__Page__
Map of the Atchison, Topeka and Santa Fe Railway line in 1891.  By 1883, Harvey had restaurants at 17 stops along the railroad line. One, the El Tovar at the Grand Canyon is reportedly still in operation.
(Map from the MARDOS Memorial Library, where you can find a larger and easier to read version)

  •  This was the age of the Pullman cars, when everyone was all about efficiency. Fred Harvey was no different. His restaurants were clean, orderly, and efficient.  Before he came along, it was hard to find a decent place to get a meal along that train line, so customers were glad of his restaurants.
  • He was an Englishman who had worked in fine dining in the East before deciding to open his own restaurants in the West. His first restaurant was in the depot in Topeka. He provided top-quality food served on fine linens with English silver. He even lured away one of the top chefs from the Palmer House in Chicago. People traveling through the rough-and-tumble West appreciated this step up in quality.
  • He also hired and trained a cadre of women he called "Harvey Girls" who worked in his restaurants. They stayed in dormitories nearby and were captained by house mothers who kept curfew and house rules.
  • They were required to wear black uniforms with black shoes and stockings and hairnets and they were not allowed to wear make-up. But since Mr. Harvey advertised that he wanted women ages 18-30 who must be attractive, the male travelers found the wait staff another reason to eat in his restaurants. One rail man said "The Harvey House was not only a good place to eat; it was the Cupid of the Rails."

__What to work on__
In the passage about Fred Harvey's restaurants, where was his first restaurant located?

__Supplied information__
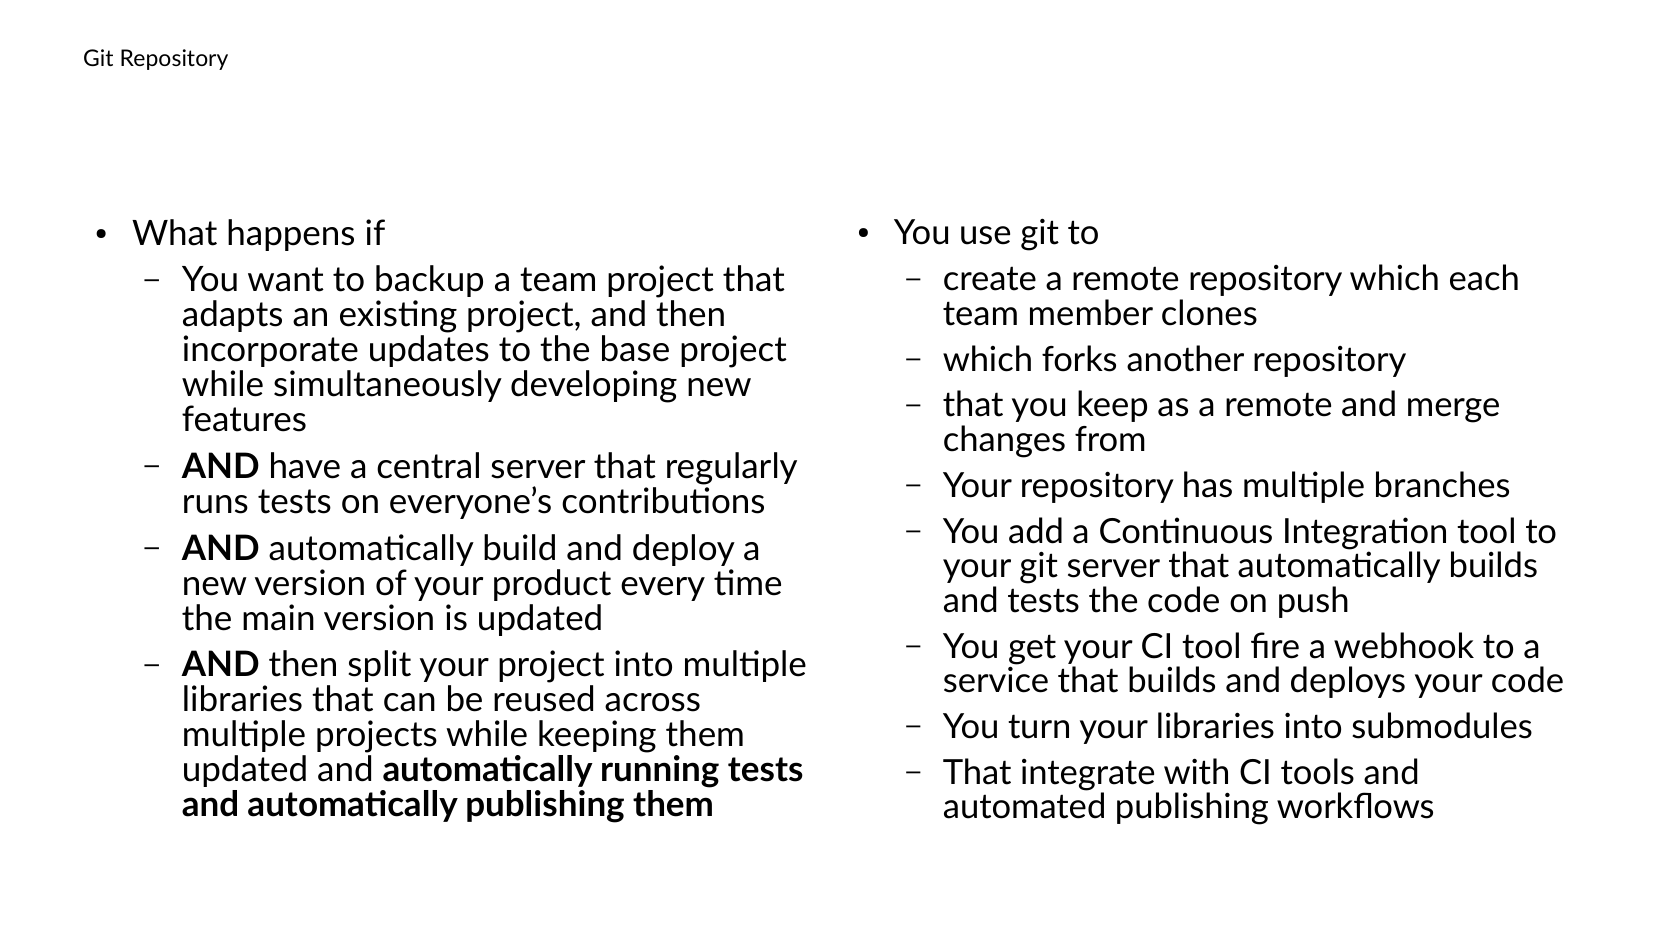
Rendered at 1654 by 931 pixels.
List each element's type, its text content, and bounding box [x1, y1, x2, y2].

__Answer to this exercise__
In the depot in Topeka.